Andine harus merelakan wajah dan badannya untuk banjir keringat disepanjang jalan Merdeka. Rambutnya sudah sangat basah dan wajahnya sudah terlihat sangat lelah. Padahal dia sama sekali belum mendengarkan satu kuliah pun. Penumpang mulai turun satu persatu yang memberi sedikit ruang untuk Andine untuk membuka dua kancing teratas jaket abu-abunya. Itu juga memberi Andine kesempatan untuk melirik jam tangannya.
“Setengah tujuh . .” ucap Andine pelan
Dia tak tahu harus senang atau cemas. Setengah jam lagi dia harus sudah sampe kampus tapi kondisi jalanan yang akan dilaluinya nanti masih berupa misteri.
Entah benar atau cuma perasaan Andine saja, sepertinya ada yang mendengarkan rasa cemas telat dan kekesalannya di jalan Cendana tadi. Mendadak angkot melaju cepat tapi masih dalam kecepatan normal dan aman. Angkot melewati jalanan yang kosong dengan keadaan yang juga kosong. Hanya ada supir, seorang penumpang yang duduk didepan, tiga orang duduk di belakang termasuk Andine. Lalu tidak ada yang bisa menandingi nyamannya melewati jalan Cipaganti. Jalanannya rata tanpa lubang sedikitpun, pohon-pohonnya besar dan rindang, daun-daun kekuningan berjatuhan tertiup angin dan membuat Andine berasa sedang menikmati musim gugur di negeri orang dan perlahan keringat dan rasa gerahnya hilang tak berbekas. Akhirnya Andine merasa nyaman dan tersenyum senang.
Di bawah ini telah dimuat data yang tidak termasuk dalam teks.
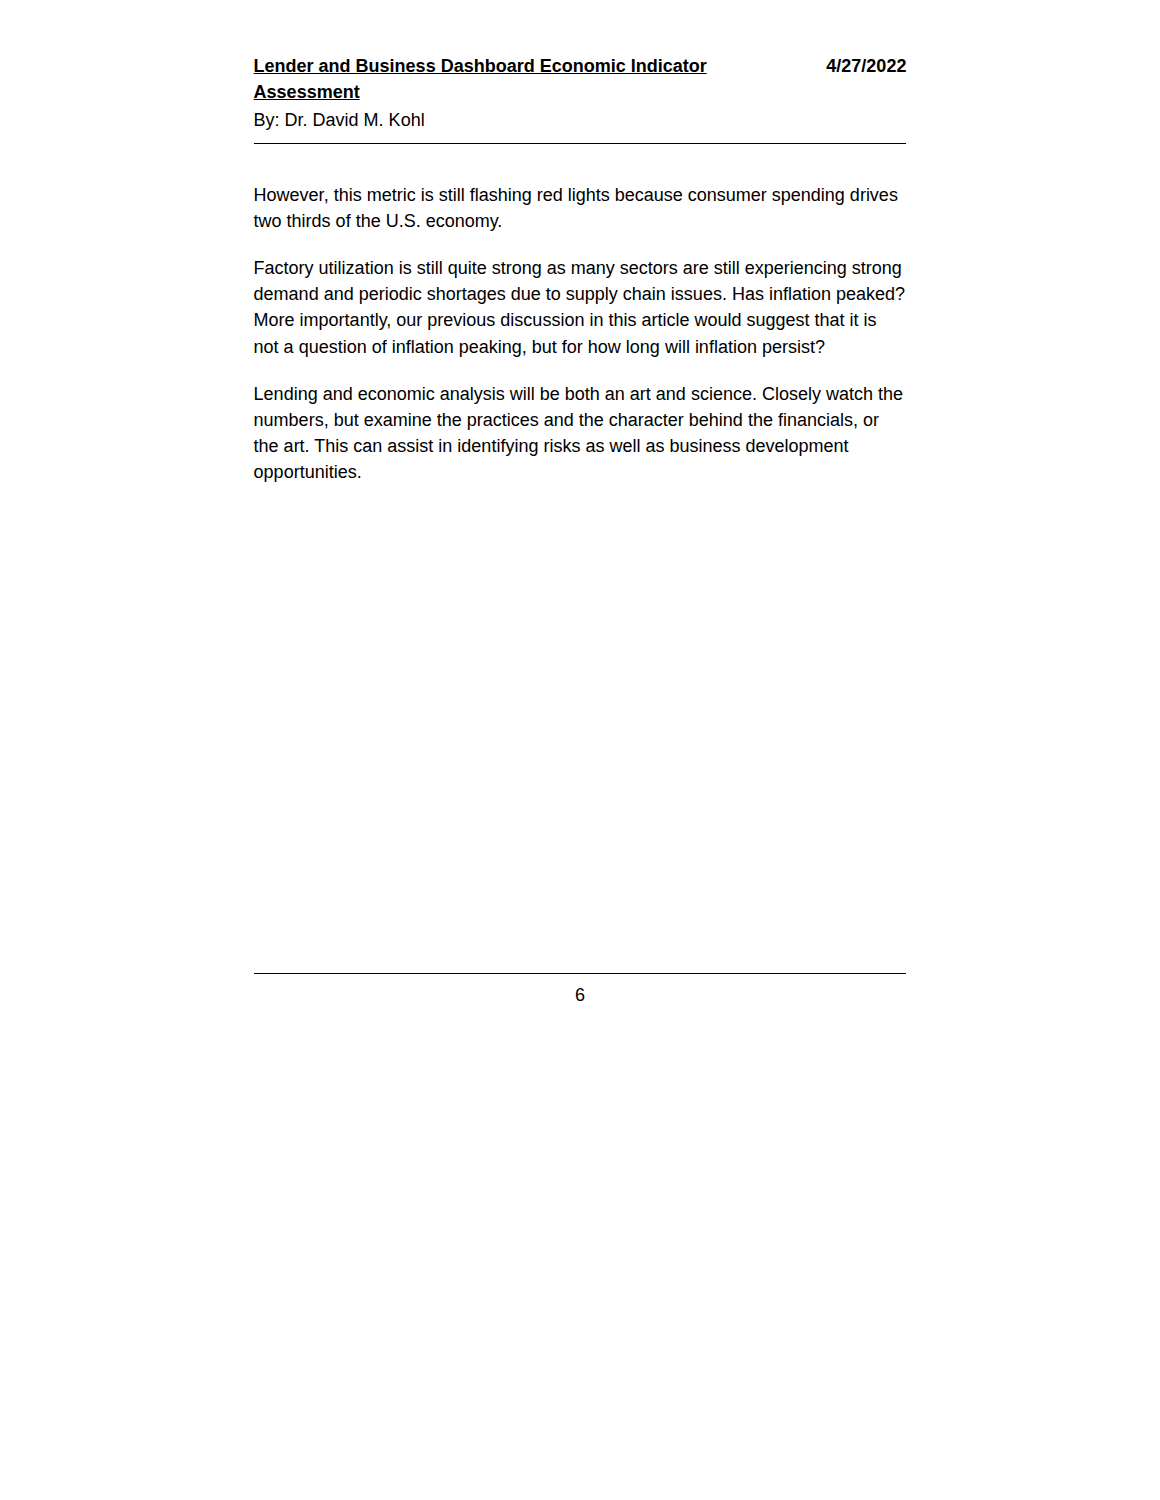Lender and Business Dashboard Economic Indicator Assessment 4/27/2022
By: Dr. David M. Kohl
However, this metric is still flashing red lights because consumer spending drives two thirds of the U.S. economy.
Factory utilization is still quite strong as many sectors are still experiencing strong demand and periodic shortages due to supply chain issues. Has inflation peaked? More importantly, our previous discussion in this article would suggest that it is not a question of inflation peaking, but for how long will inflation persist?
Lending and economic analysis will be both an art and science. Closely watch the numbers, but examine the practices and the character behind the financials, or the art. This can assist in identifying risks as well as business development opportunities.
6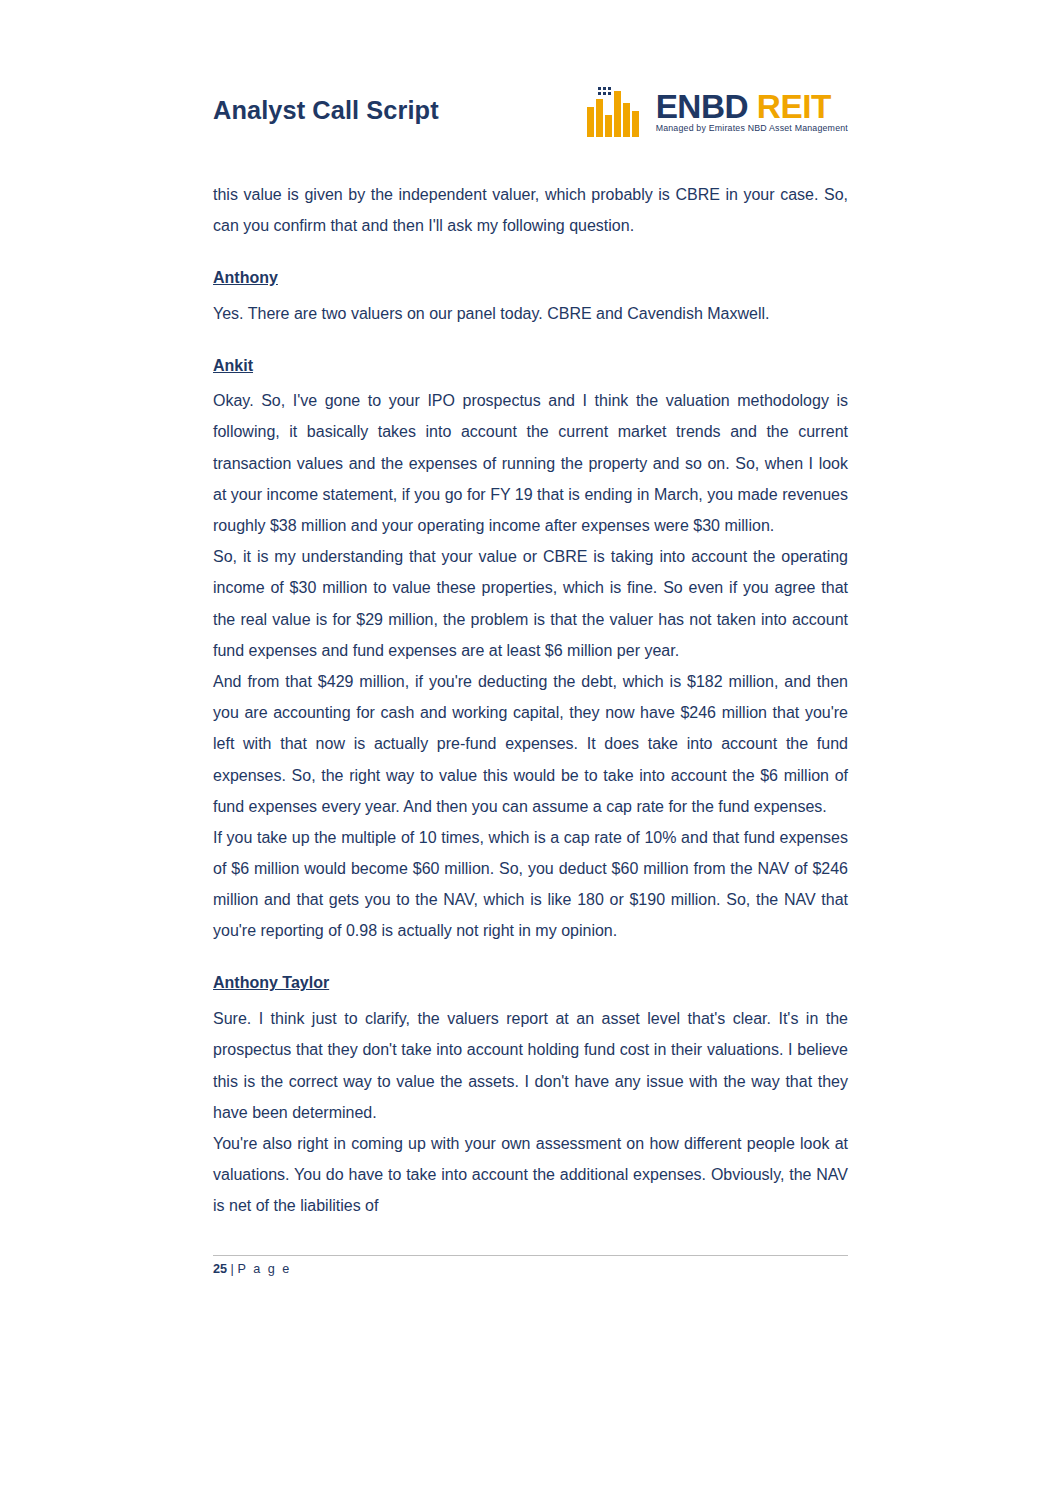Analyst Call Script
ENBD REIT Managed by Emirates NBD Asset Management
this value is given by the independent valuer, which probably is CBRE in your case. So, can you confirm that and then I'll ask my following question.
Anthony
Yes. There are two valuers on our panel today. CBRE and Cavendish Maxwell.
Ankit
Okay. So, I've gone to your IPO prospectus and I think the valuation methodology is following, it basically takes into account the current market trends and the current transaction values and the expenses of running the property and so on. So, when I look at your income statement, if you go for FY 19 that is ending in March, you made revenues roughly $38 million and your operating income after expenses were $30 million.
So, it is my understanding that your value or CBRE is taking into account the operating income of $30 million to value these properties, which is fine. So even if you agree that the real value is for $29 million, the problem is that the valuer has not taken into account fund expenses and fund expenses are at least $6 million per year.
And from that $429 million, if you're deducting the debt, which is $182 million, and then you are accounting for cash and working capital, they now have $246 million that you're left with that now is actually pre-fund expenses. It does take into account the fund expenses. So, the right way to value this would be to take into account the $6 million of fund expenses every year. And then you can assume a cap rate for the fund expenses.
If you take up the multiple of 10 times, which is a cap rate of 10% and that fund expenses of $6 million would become $60 million. So, you deduct $60 million from the NAV of $246 million and that gets you to the NAV, which is like 180 or $190 million. So, the NAV that you're reporting of 0.98 is actually not right in my opinion.
Anthony Taylor
Sure. I think just to clarify, the valuers report at an asset level that's clear. It's in the prospectus that they don't take into account holding fund cost in their valuations. I believe this is the correct way to value the assets. I don't have any issue with the way that they have been determined.
You're also right in coming up with your own assessment on how different people look at valuations. You do have to take into account the additional expenses. Obviously, the NAV is net of the liabilities of
25 | P a g e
Jejeran rumah di jalan Cipaganti tiba-tiba menjadi perhatian Andine. Semua rumah itu terlihat sangat mewah, berarsitektur tinggi dan punya pos satpam sendiri. Siapapun yang melihat pasti ingin tinggal di salah satu rumah tersebut. Entah yang bergaya jadul dengan teras membulat didepannya, bergaya Eropa dengan ukiran-ukiran patungnya atau hanya bergaya minimalis seperti rumah nomor 49 itu. Uh, apakah kenyamanan dari alam juga hanya berlaku untuk orang-orang berduit saja?
Andine tidak punya waktu untuk memikirkannya lebih lanjut karena angin sepoi-sepoi benar-benar membuainya. Dia mempererat pelukannya pada tas besar yang dia bawa, menyandarkan kepala ke kaca belakang angkot dan mulai memejamkan mata. Andine seperti terbius dan tertidur.
Bunyi klakson dan sinar matahari yang sepanas jam dua belas membangunkan Andine. Dia mengerjap-ngerjapkan matanya dengan kebingungan. Matanya terasa berat tapi dia harus memaksakan diri untuk mengenali jalan yang dilewatinya. Ini jalan Setiabudhi! Pikirnya kaget saat melihat logo universitasnya yang begitu gagah dan berkilau. Tanpa buang waktu, Andine langsung melancarkan kalimat paling sakti di dunia angkot.
“Kiri, kiri!”
Angkot yang tinggal berisi dia dan supir angkot langsung menepi. Andine susah payah merogoh sakunya, menyari empat lembar ribuan dan memberikannya ke supir angkot. Angkot itu langsung melaju lagi meninggalkan Andine yang masih kebingungan. Yang dia lakukan selanjutnya adalah melihat jam dan waktu tinggal tiga menit lagi menuju jam tujuh.
Andine langsung saja berlari, menapaki jalan yang agak menanjak di lingkungan kampusnya dan sampai di lobby fakultasnya dengan nafas terengah-engah. Ingin rasanya Andine mengambil air mineral yang jadi beban terberat di tasnya tapi dia masih harus menaiki tangga menuju lantai empat. Matanya tertuju pada dua lift di lobby yang masih saja padat peminat padahal ini sudah jam tujuh pas. Mereka masih memikirkan rasa cape ditengah-tengah keadaan darurat alias telat seperti ini?, pikir Andine tak percaya.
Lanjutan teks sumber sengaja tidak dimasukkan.